Been back from Canada for just over a week now, and am in terrible turmoil still. Up untill Saturday, I thought things might be, overall, OK. Kevin was calling me his girlfriend, even told me that he loved me a couple of times. And then I asked the hard questions.
Do you love me? Are you still mad at me? That sort of thing... and the answers were painful, he still doesn't know if he loves me. He's confused. He's 'not happy' with me... still mad, in other words, but doesn't want to admit it. But at least he still wants to be friends. So, I guess I'm just going to have to accept that, for now. Have to be OK with that... though I really don't want to be. I just want to be with him, to feel his love again. Want him to hold me and tell me that he loves me, thats all. But he won't do that... can't, something. I don't know.
I think he's scared, scared of loving me. Scared that he's going to drag me around the country and make me unhappy... But, I'll do anything in the world to be with him, to be by his side. I guess I am going to Spain this fall... four months away from each other. I'm scared to death what that will do. Maybe it'll be good... maybe just one month (Canada), wasn't/isn't long enough for him to see how much I mean to him. I just... I just hope that someday we're together again. Thats all. I love him, I miss him, and I want to be with him, always and forever.

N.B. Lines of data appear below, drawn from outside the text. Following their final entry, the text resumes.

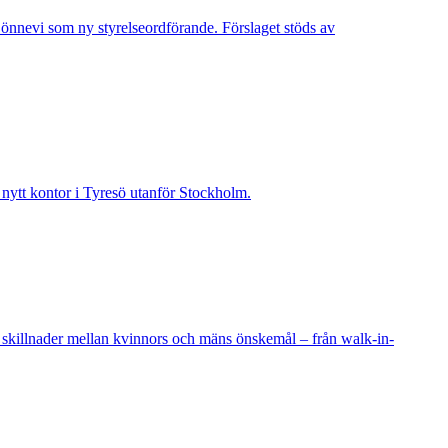
Lönnevi som ny styrelseordförande. Förslaget stöds av
t nytt kontor i Tyresö utanför Stockholm.
 skillnader mellan kvinnors och mäns önskemål – från walk-in-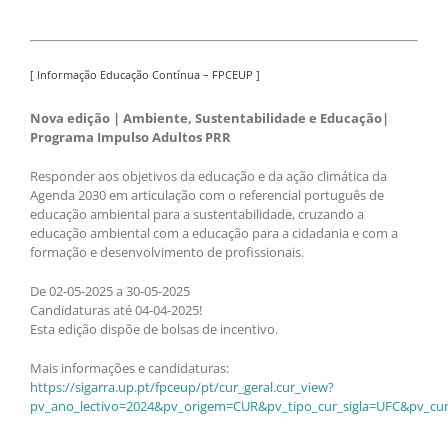
[ Informação Educação Contínua – FPCEUP ]
Nova edição | Ambiente, Sustentabilidade e Educação|
Programa Impulso Adultos PRR
Responder aos objetivos da educação e da ação climática da
Agenda 2030 em articulação com o referencial português de
educação ambiental para a sustentabilidade, cruzando a
educação ambiental com a educação para a cidadania e com a
formação e desenvolvimento de profissionais.
De 02-05-2025 a 30-05-2025
Candidaturas até 04-04-2025!
Esta edição dispõe de bolsas de incentivo.
Mais informações e candidaturas:
https://sigarra.up.pt/fpceup/pt/cur_geral.cur_view?
pv_ano_lectivo=2024&pv_origem=CUR&pv_tipo_cur_sigla=UFC&pv_cur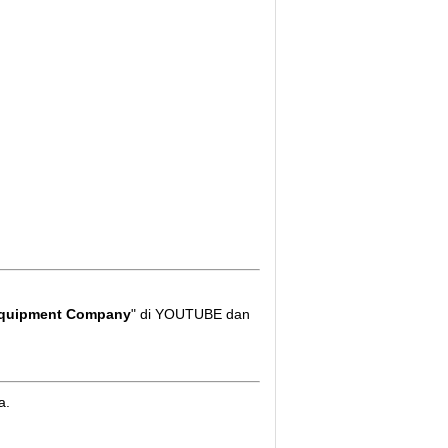
Equipment Company
" di YOUTUBE dan
a.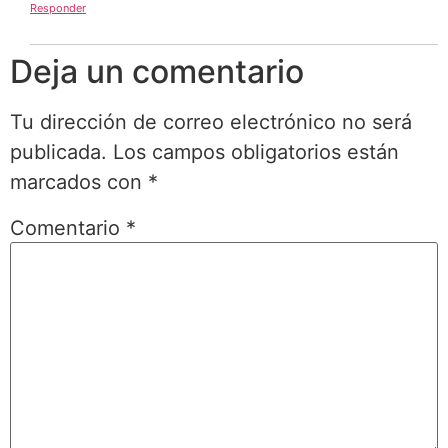
Responder
Deja un comentario
Tu dirección de correo electrónico no será
publicada.
Los campos obligatorios están
marcados con
*
Comentario
*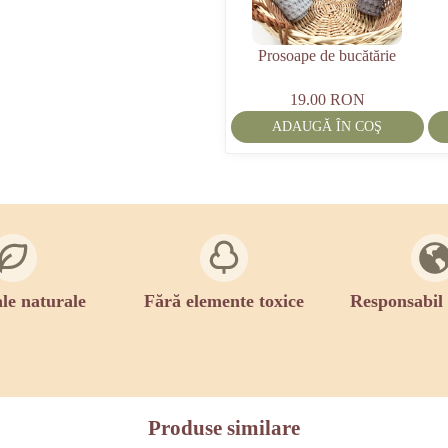
Prosoape de bucătărie
19.00 RON
ADAUGĂ ÎN COŞ
le naturale
Fără elemente toxice
Responsabil
Produse similare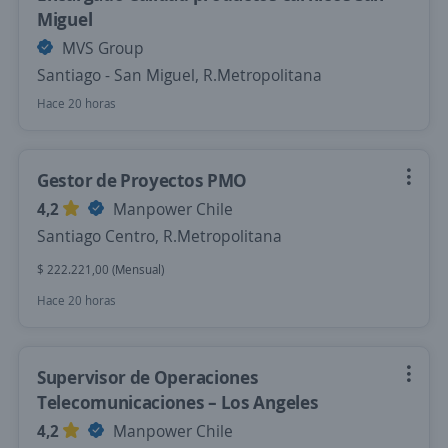
Miguel
MVS Group
Santiago - San Miguel, R.Metropolitana
Hace 20 horas
Gestor de Proyectos PMO
4,2
Manpower Chile
Santiago Centro, R.Metropolitana
$ 222.221,00 (Mensual)
Hace 20 horas
Supervisor de Operaciones
Telecomunicaciones – Los Angeles
4,2
Manpower Chile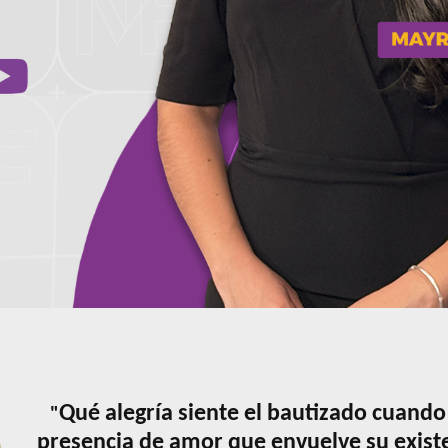
Qué alegría siente el bautizado cuand
"
presencia de amor que envuelve su exist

Because I've always loved him, always. And I always will... I know that, there's no question in my mind. His dad says he just 'needs to grow up'... I hope he hurries it up, because I just want to be loved. And nobody else in the world, means anything to me, besides him (and my family, of course). I have zero desire to be with anyone else, ever. I just love him too much. I want to hear his voice everyday, lay beside him every night, hold him in my arms, rub his back. I just love him.